Avec l'adoption de nouvelles directives et les nombreuses modifications apportées au cadre réglementaire depuis 2008 (Loi sur les contrats des organismes publics et ses règlements), la gestion contractuelle a beaucoup évolué, obligeant les organisations qui y sont assujetties à redoubler de rigueur dans l'élaboration de leurs appels d'offres ainsi que dans l'attribution et la gestion de leurs contrats.
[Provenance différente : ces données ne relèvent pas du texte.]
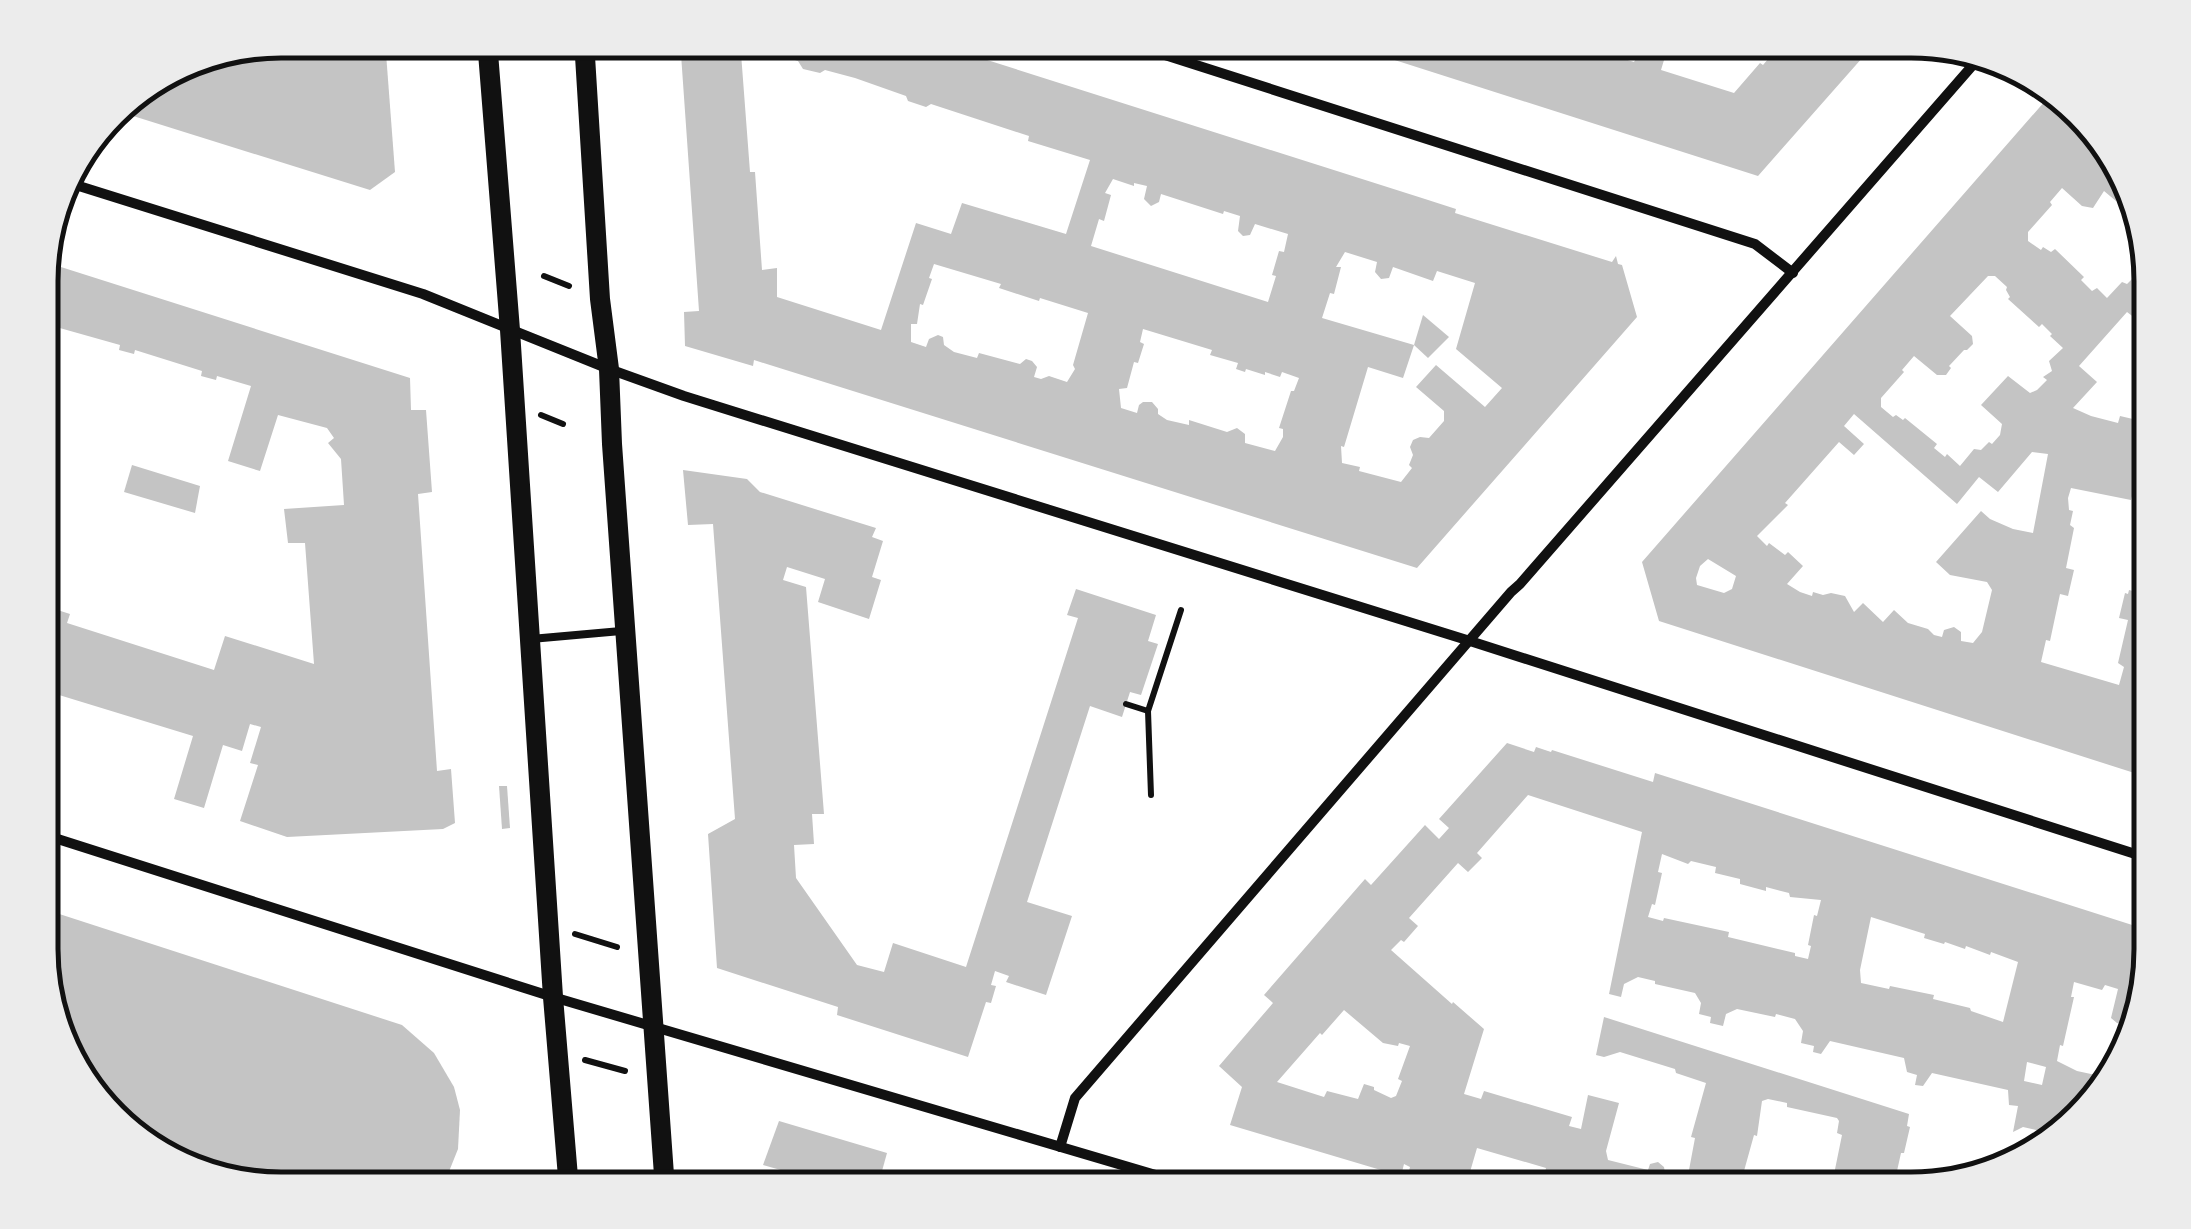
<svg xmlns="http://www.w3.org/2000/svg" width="2191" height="1229" font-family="Barlow,sans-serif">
	<rect width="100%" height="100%" fill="#fff"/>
	<g fill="#c4c4c4" fill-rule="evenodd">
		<path d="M280,40H385L395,172L370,190L114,110L121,100L189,58Z"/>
		<path d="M680,40H740L750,172H755L762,270L777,268V297L881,330L916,223L951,234L962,203L1066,234L1090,160L1028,141L1029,136L931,104L926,107L908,101L906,96L855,78L825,70L820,73L803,69L798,61L769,52L767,40H924L1425,199L1456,209L1455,213L1612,262L1616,256L1618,264L1622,265L1637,317L1417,568L754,360L753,366L685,346L684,312L699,311ZM1113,179L1134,186V183L1147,186L1144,199L1151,206L1159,202L1161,194L1223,214L1224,211L1240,216L1238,231L1243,236L1250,235L1255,224L1288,234L1284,252L1279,251L1272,275L1276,276L1268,302L1091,246L1099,219L1104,221L1111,195L1105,193ZM1345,252L1377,262L1375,272L1381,279L1389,278L1393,267L1433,281L1437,271L1475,283L1456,349L1502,388L1485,407L1436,365L1416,387L1444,411V421L1429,438L1420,437L1413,440L1410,447L1413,455L1409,465L1412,468L1401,482L1359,471L1360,467L1342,463L1341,446L1344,447L1368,367L1403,378L1414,345L1322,318L1330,293L1334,294L1341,267H1336ZM934,264L1001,284L999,288L1039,301L1040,298L1088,313L1073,365L1075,369L1067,382L1049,376L1041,379L1034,377L1037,367L1032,361L1026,359L1020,364L979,353L977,358L954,352L944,345L943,337L938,335L929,339L926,347L911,342V324H917L920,304L923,305L932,279L929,278ZM1143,329L1212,350L1210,355L1238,363L1236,369L1245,372L1246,369L1265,375V372L1280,377L1282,372L1299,378L1294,391H1291L1279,428L1283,429V437L1275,451L1245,443V434L1237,428L1227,432L1189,420V425L1167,420L1158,414V409L1152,402H1143L1139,405L1137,413L1121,408L1119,389L1127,388L1134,362L1138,363L1144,344L1140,342Z"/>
		<path d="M1332,40H1573L1589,45L1594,40H1602L1606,47L1605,57H1618L1634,62L1642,47L1639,44L1641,40H1670L1661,70L1734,93L1760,63L1763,65L1774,52L1761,40H1878L1758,176Z"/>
		<path d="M2052,93L2105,142L2100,146V154L2119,171L2125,190L2116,201L2104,191L2093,208L2082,206L2062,188L2050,202L2052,205L2028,232V241L2041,250L2043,247L2051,252L2055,249L2084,277L2081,280L2092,291L2097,288L2107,298L2122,282L2127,284L2136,275L2140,277L2150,267V319L2144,325L2127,312L2079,366L2097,382L2073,408L2091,416L2118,423L2120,416L2150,423V501L2132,496L2131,500L2071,488L2068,498L2069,510L2073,511L2070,525L2074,528L2066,568L2074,570L2068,596L2060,594L2050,641L2046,640L2041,662L2119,685L2124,667L2118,663L2128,620L2119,618L2125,593L2128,594L2129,590L2133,591L2146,538L2150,539V778L1659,621L1642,562ZM1988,276H1995L2007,287L2006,290L2010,297L2008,299L2039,327L2042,324L2052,334L2050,336L2063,348L2049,361L2052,371L2043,377L2047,380L2037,390L2030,393L2008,376L1981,405L2002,424L2000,435L1992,444L1989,442L1981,450L1974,449L1960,466L1947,454L1945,457L1934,448L1937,444L1905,418L1903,420L1896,415L1893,417L1881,407V398L1904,372L1902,370L1914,356L1937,375H1946L1951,368L1949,366L1964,350H1967L1973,344L1972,336L1950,316ZM1854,414L1957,504L1979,477L1998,492L2032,452L2048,454L2033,533L2013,529L1990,519L1981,511L1936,562L1950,575L1987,582L1992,590L1982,632L1973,643L1961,641V632L1954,627L1944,630L1942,637L1934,635L1928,629L1908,623L1894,610L1883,622L1863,603L1854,612L1845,596L1831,593L1823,595L1813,592L1812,596L1800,592L1787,584L1803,566L1788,552L1785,555L1769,543L1767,546L1757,536L1788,505L1785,503L1839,442L1854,455L1864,444L1844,426ZM1708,559L1736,576L1732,589L1724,593L1697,585L1696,578L1700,566Z"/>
		<path d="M2138,228L2148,257L2129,240Z"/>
		<path d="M42,261L410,378L411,410H426L432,492L418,494L437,771L451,769L455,823L443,829L287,837L240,821L258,765L250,763L261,727L250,724L242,751L223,745L204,808L174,799L193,736L46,691L42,700V605L70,614L67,623L214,670L225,636L314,664L305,543H288L284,509L344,505L341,459L328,443L334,438L327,428L278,415L260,471L228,461L251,386L217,376L216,380L201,376L202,371L135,350L134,354L119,350L120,345L42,323Z"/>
		<path d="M1423,315L1449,337L1428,358L1414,345Z"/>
		<path d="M132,465L200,486L195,513L124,492Z"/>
		<path d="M683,470L747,479L760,492L876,528L872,537L883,541L872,577L881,580L869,619L818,602L825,579L787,567L783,580L806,587L824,814H812L814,844L794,845L796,878L857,965L884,972L893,943L966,967L1078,618L1067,615L1076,589L1156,615L1148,641L1158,644L1141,695L1130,692L1122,717L1090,706L1027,902L1072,916L1046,995L1006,982L1009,976L995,971L991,985L996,986L991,1003L986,1002L968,1057L837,1015L838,1007L717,968L708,834L735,819L713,524L688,525Z"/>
		<path d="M1507,743L1534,752L1536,747L1551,752L1552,750L1653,782L1655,773L2151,931V964L2132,1026L2117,1023L2111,1018L2118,989L2105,985L2102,990L2074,982L2071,997H2074L2063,1046L2060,1045L2057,1061L2077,1071L2105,1077L2103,1086L2057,1135L2023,1127L2013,1132L2018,1106L2009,1105L2008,1090L1932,1073L1923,1086L1915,1085L1917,1075L1907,1072L1904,1058L1830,1041L1821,1054L1813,1052L1814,1046L1801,1043L1803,1031L1795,1019L1776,1014L1775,1017L1737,1009L1726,1014L1723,1026L1710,1023L1711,1017L1699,1014L1701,1003L1695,993L1655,984V981L1638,977L1624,984L1621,997L1609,994L1642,832L1528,795L1477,853L1482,858L1468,872L1458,863L1409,918L1418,926L1404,942L1401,940L1391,950L1452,1004L1453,1002L1484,1029L1464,1094L1481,1099L1484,1091L1572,1117L1569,1126L1581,1129L1588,1095L1619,1103L1606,1151L1608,1160L1648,1170L1650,1164L1658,1162L1664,1167L1665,1173L1684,1178L1689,1170L1695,1138L1691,1137L1706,1083L1676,1073L1675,1069L1620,1052L1604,1057L1596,1055L1604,1017L1909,1114L1907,1126L1910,1127L1904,1153H1901L1893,1189H1831L1842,1135L1837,1133L1839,1121L1837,1118L1787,1107V1103L1768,1099L1762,1101L1757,1136L1754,1135L1739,1189H1541L1546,1168L1477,1148L1465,1189H1429L1406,1182L1410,1167L1404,1164L1401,1176L1230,1125L1242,1087L1219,1066L1273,1003L1264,995L1365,879L1371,885L1425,825L1439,839L1449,828L1439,819ZM1662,854L1688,864L1691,861L1716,867L1715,873L1740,879V884L1766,891V887L1789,893L1790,897L1821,900L1817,916L1814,915L1808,945L1811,946L1808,959L1795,956V953L1728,937L1729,932L1664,918L1663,921L1648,917L1652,904L1655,905L1662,873L1658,872ZM1871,917L1925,934L1924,938L1944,944L1945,942L1965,949L1966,946L1990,955L1991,952L2018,962L2003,1022L1971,1011L1970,1008L1933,999L1934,995L1890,986L1889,989L1861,983L1860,970ZM1344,1010L1383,1043L1398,1046L1399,1043L1410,1046L1398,1079L1402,1081L1396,1096L1391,1098L1374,1090V1087L1364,1084L1358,1099L1327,1091L1324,1097L1277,1082L1320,1033L1322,1035ZM2027,1062L2046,1067L2042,1085L2024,1081Z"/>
		<path d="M499,786H507L510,828L502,829Z"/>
		<path d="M47,910L402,1025L434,1053L454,1087L460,1110L458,1149L442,1189H280L161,1157L81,1083L42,979V925Z"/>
		<path d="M779,1121L887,1153L877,1189H848L763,1165Z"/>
	</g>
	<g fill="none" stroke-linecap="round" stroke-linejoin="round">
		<g stroke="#111" stroke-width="6">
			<path d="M544,276L569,286"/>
			<path d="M541,415L563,424"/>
			<path d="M1126,704L1148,711L1181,610"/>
			<path d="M1148,711L1151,795"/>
			<path d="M575,934L617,947"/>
			<path d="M585,1060L625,1071"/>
		</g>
		<path stroke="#111" stroke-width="8" d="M531,639L621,631"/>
		<g stroke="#111" stroke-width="10">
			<path d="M1118,40L1755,244L1793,273"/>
			<path d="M63,181L423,294L609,369L684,396L1470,641L2151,859"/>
			<path d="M42,834L553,997L1203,1189"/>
			<path d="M1060,1147L1075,1098L1511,592L1520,584L1979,58"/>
		</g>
		<g stroke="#111" stroke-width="20">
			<path d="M487,40L510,330L553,997L569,1189"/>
			<path d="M584,40L600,299L609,369L612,444L665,1189"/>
		</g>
	</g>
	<path d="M0 0H2191V1229H0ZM281 58H1911A223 223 0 0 1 2134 281V949A223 223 0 0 1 1911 1172H281A223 223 0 0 1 58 949V281A223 223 0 0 1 281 58Z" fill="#ececec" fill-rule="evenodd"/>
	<path fill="none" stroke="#111" stroke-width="5" d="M281 58H1911A223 223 0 0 1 2134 281V949A223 223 0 0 1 1911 1172H281A223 223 0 0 1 58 949V281A223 223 0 0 1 281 58Z"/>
</svg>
Face à ces nouvelles obligations légales et à ce resserrement du contexte réglementaire, la fonction de responsable de la gestion contractuelle et de l'approvisionnement d'un cégep est devenue très complexe, en particulier lorsque les ressources disponibles sont limitées ou qu'une seule personne supervise le service. Voici les principaux défis identifiés par Chantale Gilbert, responsable de la gestion contractuelle et des acquisitions au Cégep de Chicoutimi, et Klaude Hallé, acheteure au Cégep de l'Abitibi-Témiscamingue, qui oeuvrent toutes deux dans de petites équipes ayant le mandat de garantir une gestion intègre et conforme des contrats.

Un nouveau rôle à jouer
L'évolution du rôle est certainement le principal défi identifié par les personnes assurant la gestion contractuelle dans les cégeps au fil des années, notamment en termes de responsabilités, d'expertise et d'adaptabilité.